▶ The task: Find every line of the material that contains the word "Aufpreis" and copy each such line in full.

▶ Extracted material:
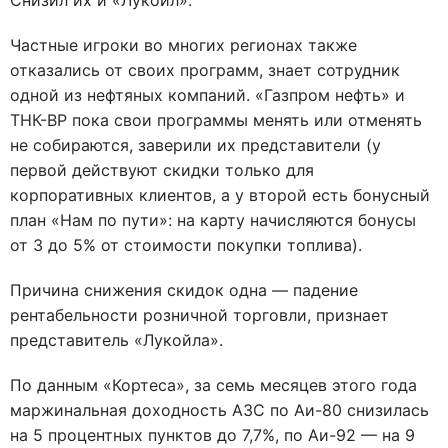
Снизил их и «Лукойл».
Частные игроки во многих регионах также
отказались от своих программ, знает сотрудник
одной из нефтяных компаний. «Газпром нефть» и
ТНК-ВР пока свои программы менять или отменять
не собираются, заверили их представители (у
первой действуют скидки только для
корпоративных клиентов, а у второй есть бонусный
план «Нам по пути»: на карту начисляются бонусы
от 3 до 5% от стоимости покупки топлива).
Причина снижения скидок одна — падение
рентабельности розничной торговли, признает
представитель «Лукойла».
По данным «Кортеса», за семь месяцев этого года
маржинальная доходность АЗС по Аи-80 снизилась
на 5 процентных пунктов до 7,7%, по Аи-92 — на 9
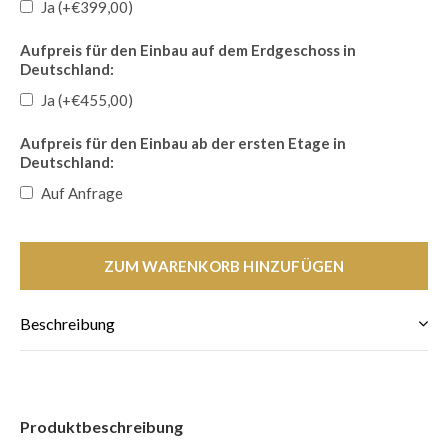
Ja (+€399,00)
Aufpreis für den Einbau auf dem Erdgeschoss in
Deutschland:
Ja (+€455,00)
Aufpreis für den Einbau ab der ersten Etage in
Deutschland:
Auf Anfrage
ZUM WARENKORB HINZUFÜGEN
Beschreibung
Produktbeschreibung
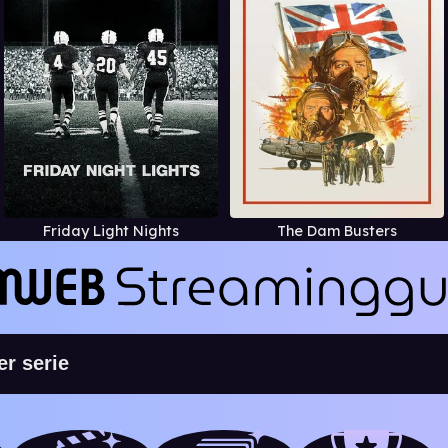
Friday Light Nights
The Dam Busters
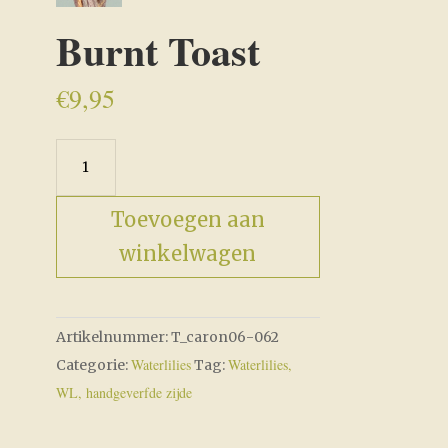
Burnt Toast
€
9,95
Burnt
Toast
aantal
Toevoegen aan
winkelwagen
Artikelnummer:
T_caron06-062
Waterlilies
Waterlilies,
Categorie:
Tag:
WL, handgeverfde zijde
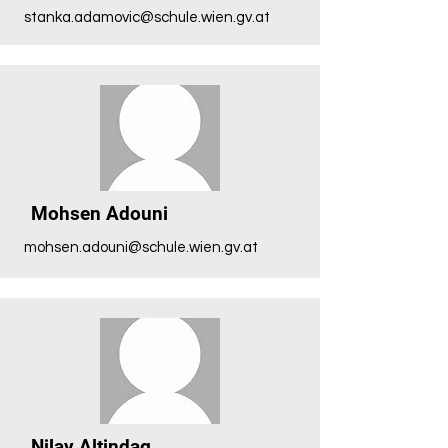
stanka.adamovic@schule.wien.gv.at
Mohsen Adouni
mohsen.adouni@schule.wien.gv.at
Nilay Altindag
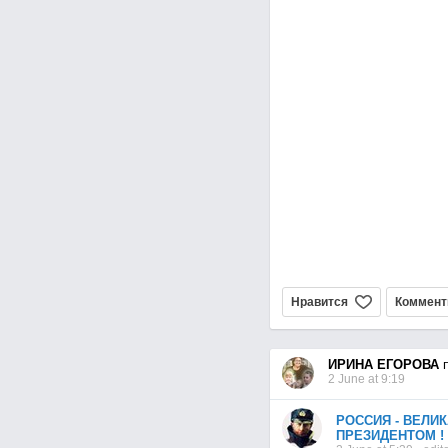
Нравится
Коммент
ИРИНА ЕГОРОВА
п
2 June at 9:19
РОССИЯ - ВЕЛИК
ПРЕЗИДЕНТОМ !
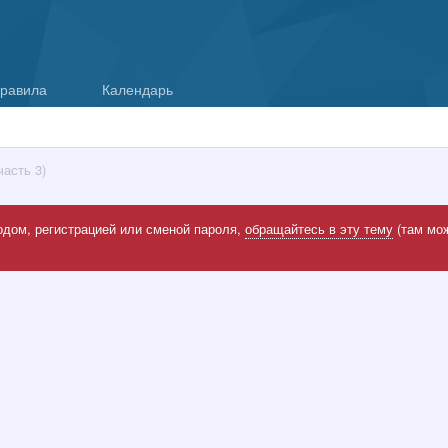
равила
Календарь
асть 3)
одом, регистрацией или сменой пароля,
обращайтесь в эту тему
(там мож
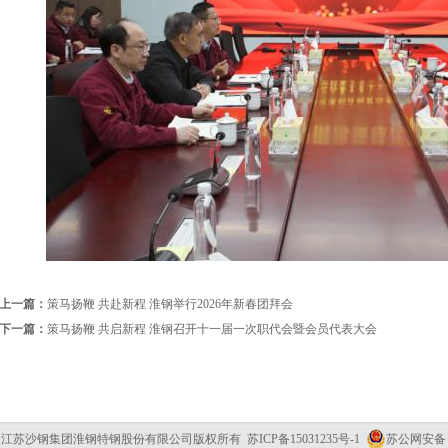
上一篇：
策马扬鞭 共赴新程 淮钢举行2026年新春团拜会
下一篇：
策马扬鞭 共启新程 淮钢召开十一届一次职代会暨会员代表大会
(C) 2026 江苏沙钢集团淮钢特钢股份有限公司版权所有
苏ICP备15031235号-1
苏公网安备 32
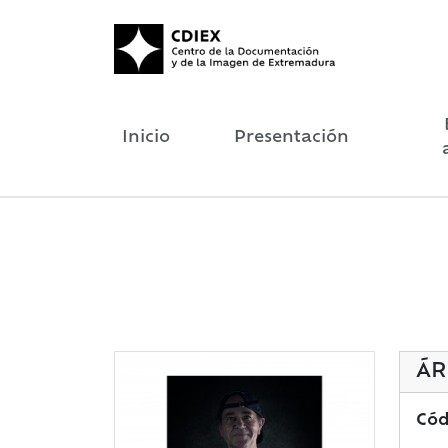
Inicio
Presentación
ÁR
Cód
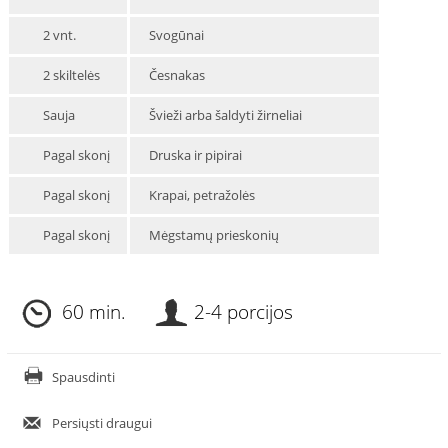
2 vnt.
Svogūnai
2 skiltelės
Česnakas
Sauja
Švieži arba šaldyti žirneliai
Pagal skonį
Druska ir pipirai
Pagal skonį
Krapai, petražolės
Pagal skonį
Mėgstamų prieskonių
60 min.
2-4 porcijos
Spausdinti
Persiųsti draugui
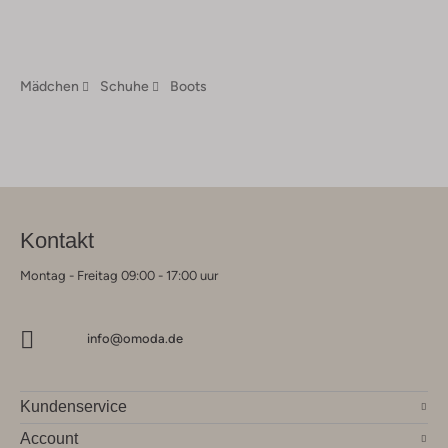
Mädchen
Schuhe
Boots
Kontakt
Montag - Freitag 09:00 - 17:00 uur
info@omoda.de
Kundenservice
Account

▶ Result of this exercise:
Aufpreis für den Einbau auf dem Erdgeschoss in
Aufpreis für den Einbau ab der ersten Etage in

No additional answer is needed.